### PAGE EXTRACT
..............................

Activists in the sea try to interfere the deportation of Pakistani migrants on board a ferry set to sail for Turkey in the port of Mytilini of the Greek island of Lesbos, Friday, April 8, 2016. Forty-five migrants from Pakistan were deported to Turkey on Friday under the EU agreement with Turkey. (AP Photo/Petros Giannakouris) Activists in the sea try to interfere the deportation of Pakistani migrants on board a ferry set to sail for Turkey in the port of Mytilini of the Greek island of Lesbos, Friday, April 8, 2016. Forty-five migrants from Pakistan were deported to Turkey on Friday under the EU agreement with Turkey. (AP Photo/Petros Giannakouris)

DIKILI: Amid protests, Greece yesterday resumed deportations of refugees and migrants from its islands to Turkey after a four-day pause, sending back 124 people on two boats from Lesbos to a Turkish port. The EU-Turkey deal, which aims to deter illegal migration, has faced several setbacks and mounting criticism in its first week of implementation. Earlier this week, 202 migrants were sent back to Turkey.

..............................

### DATASET RECORDS
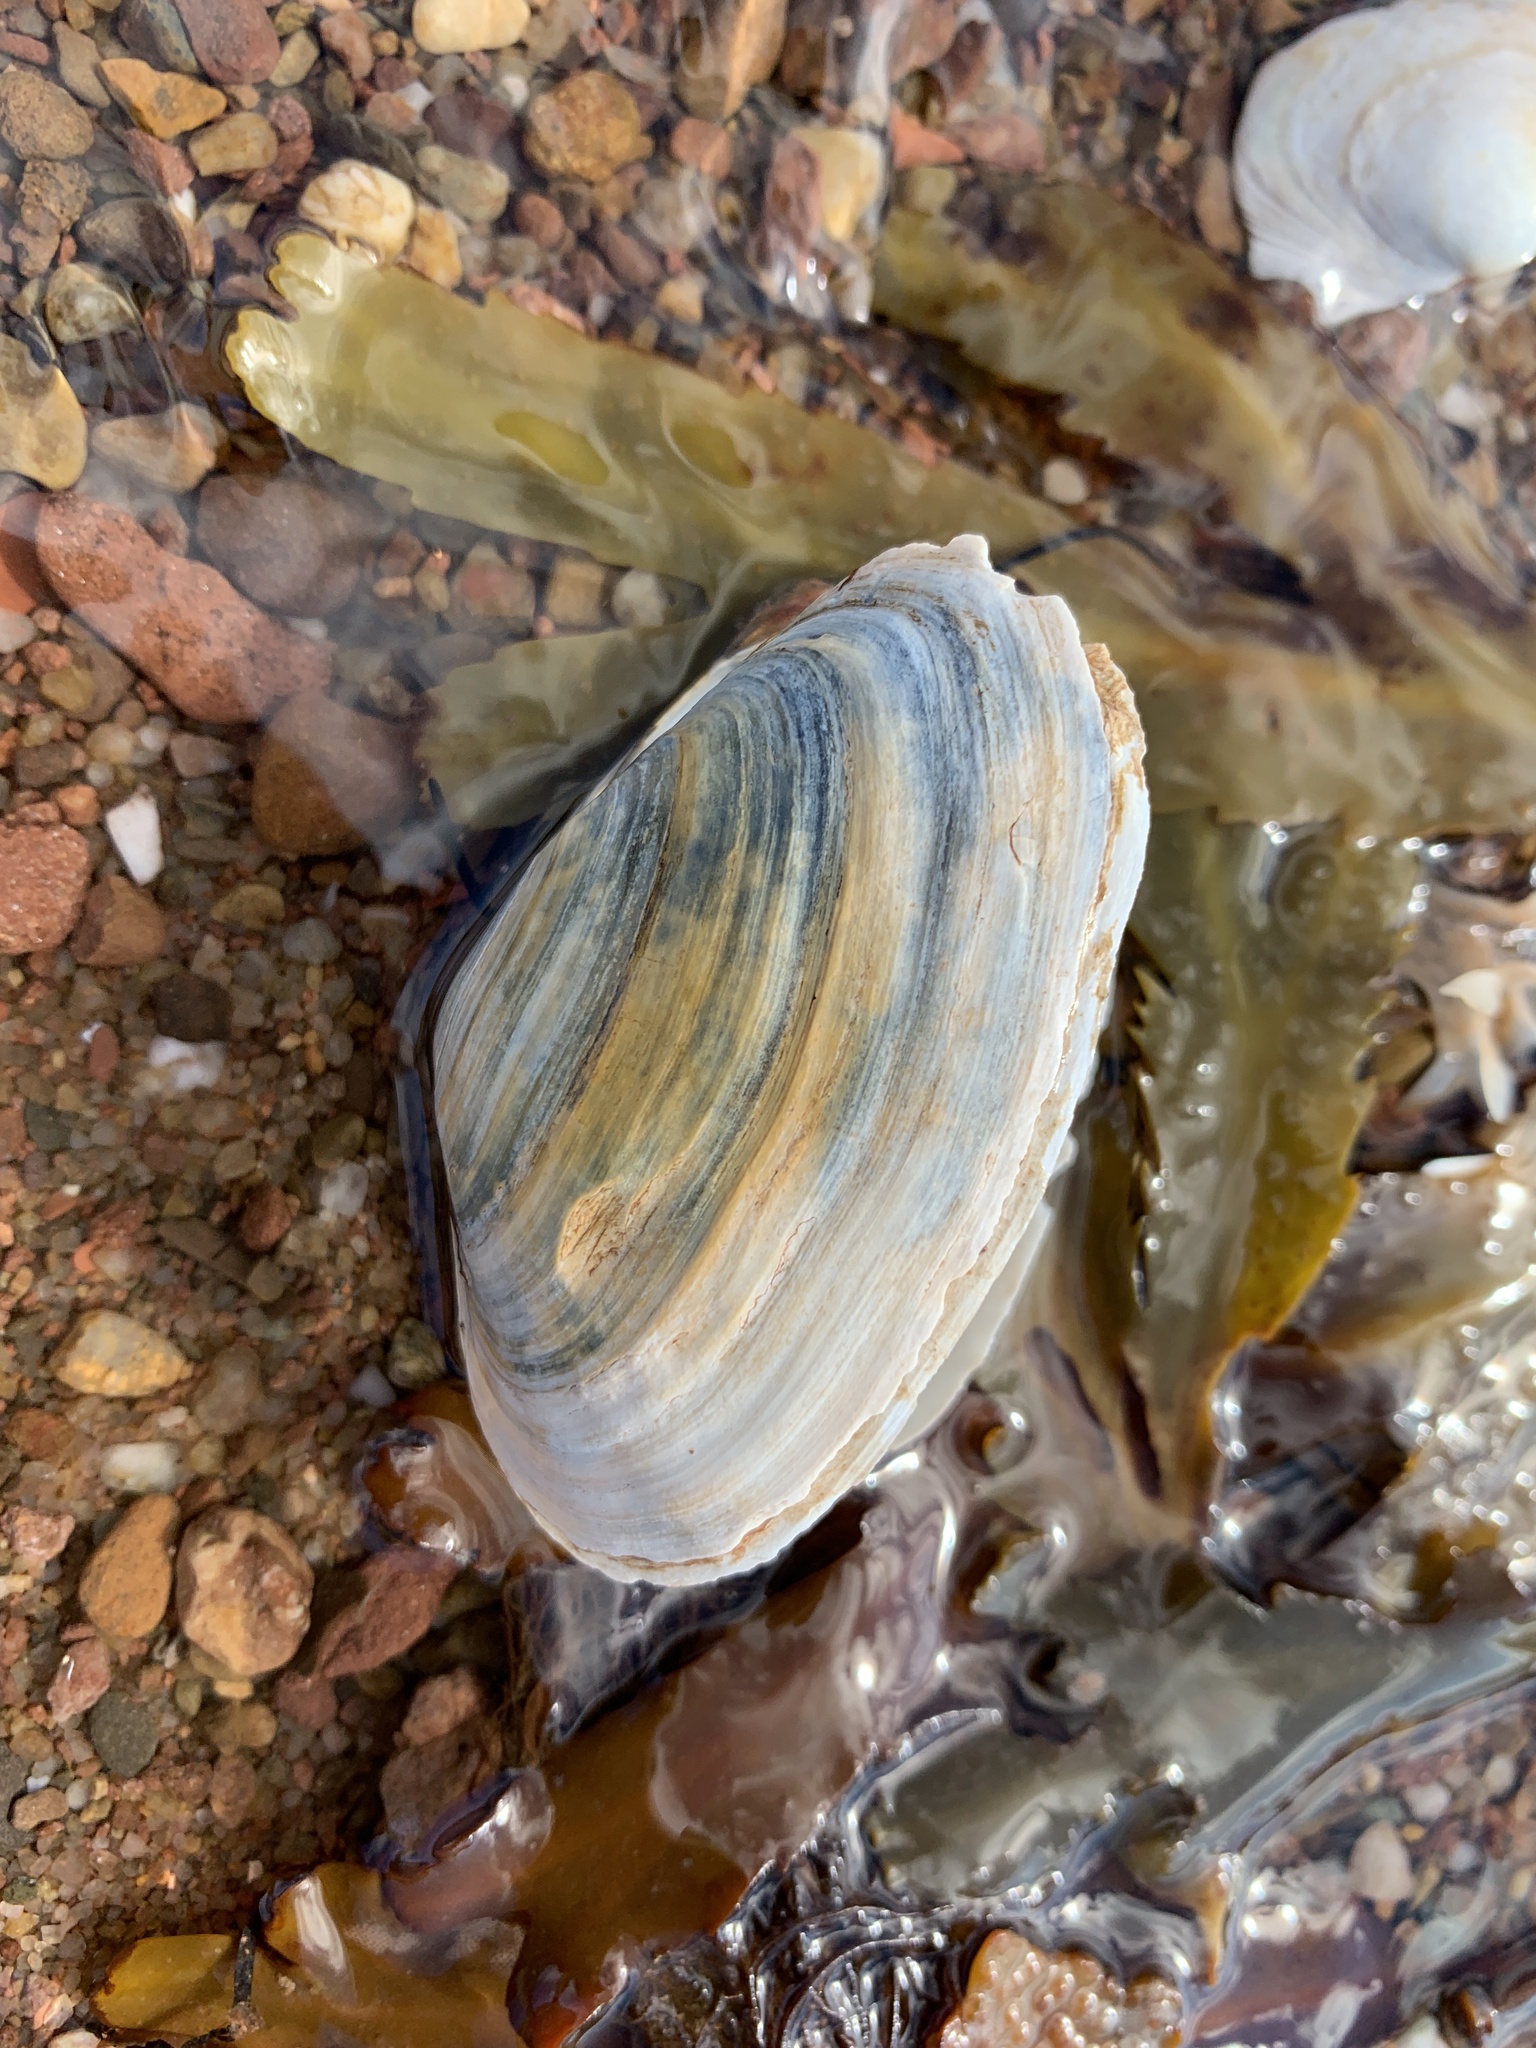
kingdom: Animalia
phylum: Mollusca
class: Bivalvia
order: Myida
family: Myidae
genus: Mya
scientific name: Mya arenaria
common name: Soft-shelled clam
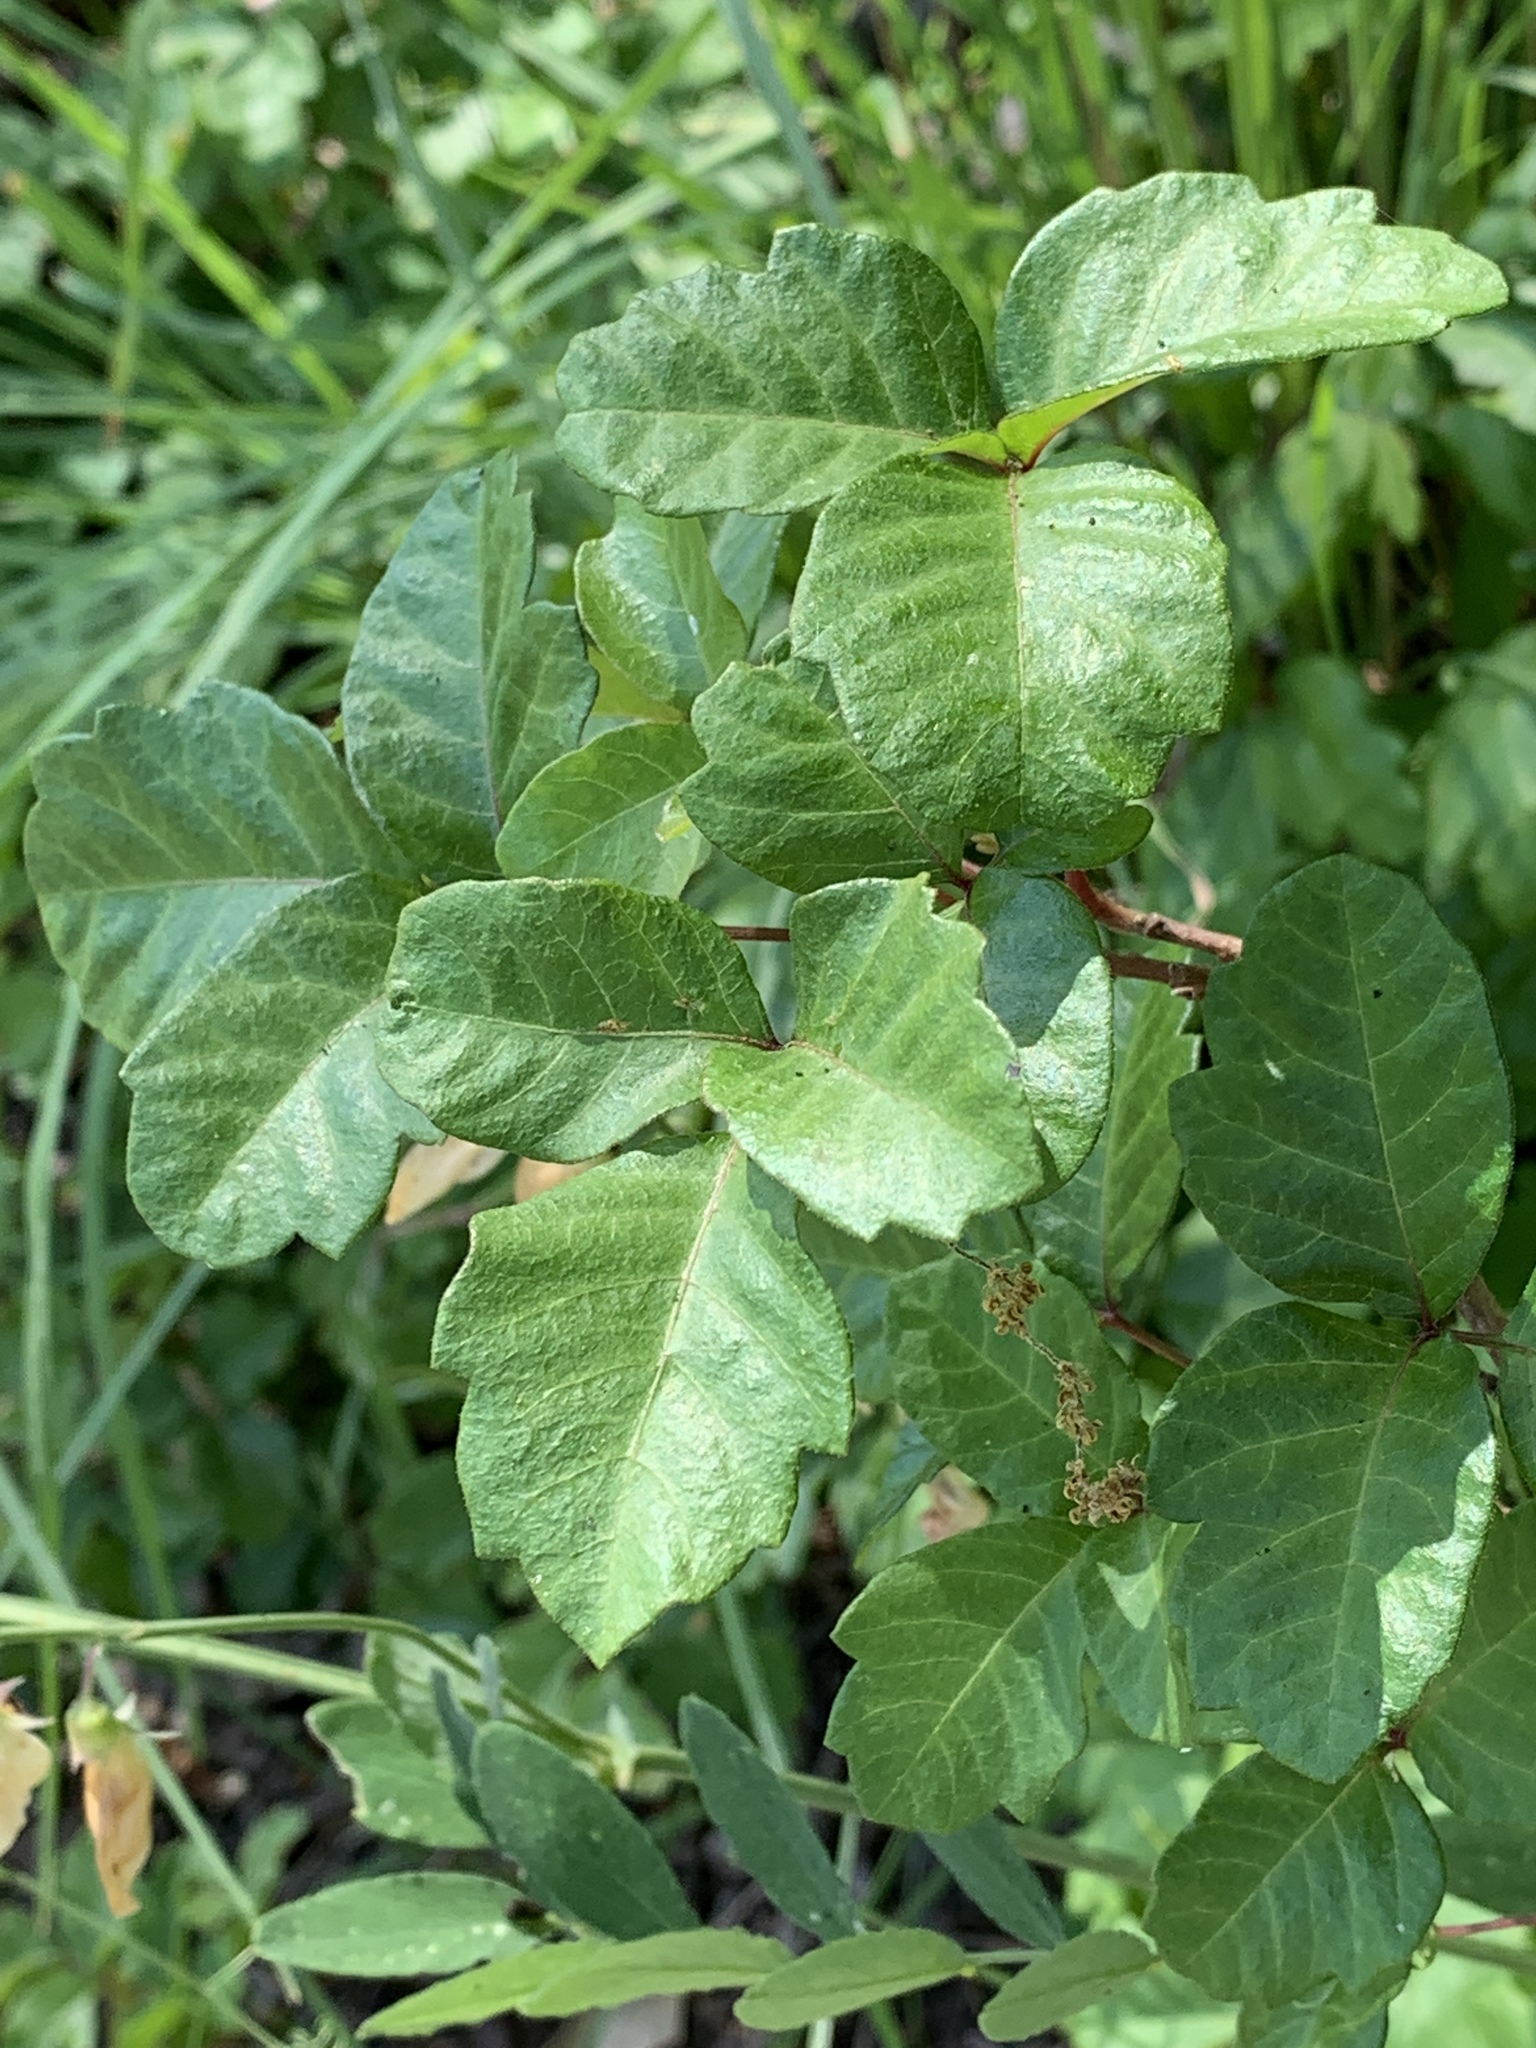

..............................

### TASK SET
1. According to the deportation report, how many people did Greece send back from Lesbos to a Turkish port when deportations resumed after the four-day pause?
2. Rewrite the records with "common name" replaced by "vernacular name" and everything else left unchanged. Omit the pictures from your answer.

### SOLUTIONS FOR EACH TASK
1. 124 people, sent on two boats.

2.
kingdom: Animalia
phylum: Mollusca
class: Bivalvia
order: Myida
family: Myidae
genus: Mya
scientific name: Mya arenaria
vernacular name: Soft-shelled clam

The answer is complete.